Besteed niet meer dan 50 minuten aan deze oefeningen. Zijn de 50 minuten om en heb je niet alles kunnen invullen? Geen probleem! Stuur een foto van de oefeningen die je wel hebt gemaakt en vul de overige oefeningen aan met de verbetersleutel. Veel Succes!
Stap 1: Theorie opfrissen
MAG-opdracht: Vorige week heb je onderstaande filmpjes bekijken. Wil je de info graag nog eens opfrissen? Bekijk de filmpjes opnieuw.
Stap 2: inoefenen
Maak nu oefening 34 op p. 18 in het werkboek.
Ga op zoek naar vier voorbeelden van voornamen, familienamen, straten, steden, provincies en landen. Deze zaken schrijf je steeds met een hoofdletter! Als je daarmee klaar bent, dan zoek je zoveel mogelijk feestdagen. Jullie kunnen de schrijfwijze van sommige feestdagen zoeken op het internet (www.woordenlijst.org).
Stap 3: inoefenen
Maak vervolgens oefening 35 op p. 18 in het werkboek.
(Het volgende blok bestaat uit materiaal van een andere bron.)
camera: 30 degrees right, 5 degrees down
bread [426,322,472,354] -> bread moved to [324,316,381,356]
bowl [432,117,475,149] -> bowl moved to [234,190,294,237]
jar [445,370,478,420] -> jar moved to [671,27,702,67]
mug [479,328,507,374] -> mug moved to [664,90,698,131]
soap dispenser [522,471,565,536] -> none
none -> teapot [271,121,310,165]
Schrijf de zinnen over en gebruik hoofdletters en leestekens.
Stap 4: katten- en berenafspraak
Neem het loepje op p. 38. Bekijk de katten- en berenafspraak grondig.
Dit zijn de twee afspraken:
–– Hoor ik één medeklinker na een korte klinker, dan schrijf ik die medeklinker dubbel. Dit is de kattenafspraak.
–– Hoor ik één medeklinker na een lange klinker, dan schrijf ik die klinker enkel. Dit is de berenafspraak.
Er zijn ook enkele uitzonderingen op deze afspraken, denk maar aan de woorden alarm, apart, familie, fazant, kalender, kanaal, kapot, paniek, papier, ravijn, salon, talent …
Stap 5: inoefenen
Maak vervolgens oefening 36 op p. 19 in het werkboek.
Ga op zoek naar zoveel mogelijk woorden. Schrijf ze op en schrijf daarna het meervoud. Denk aan de katten- of berenstukjes!
Stap 6: verbeteren
Verbeteren maar! Klik op de afbeelding om de correctiesleutel te zien. De lessen van vandaag hoef je niet door te sturen.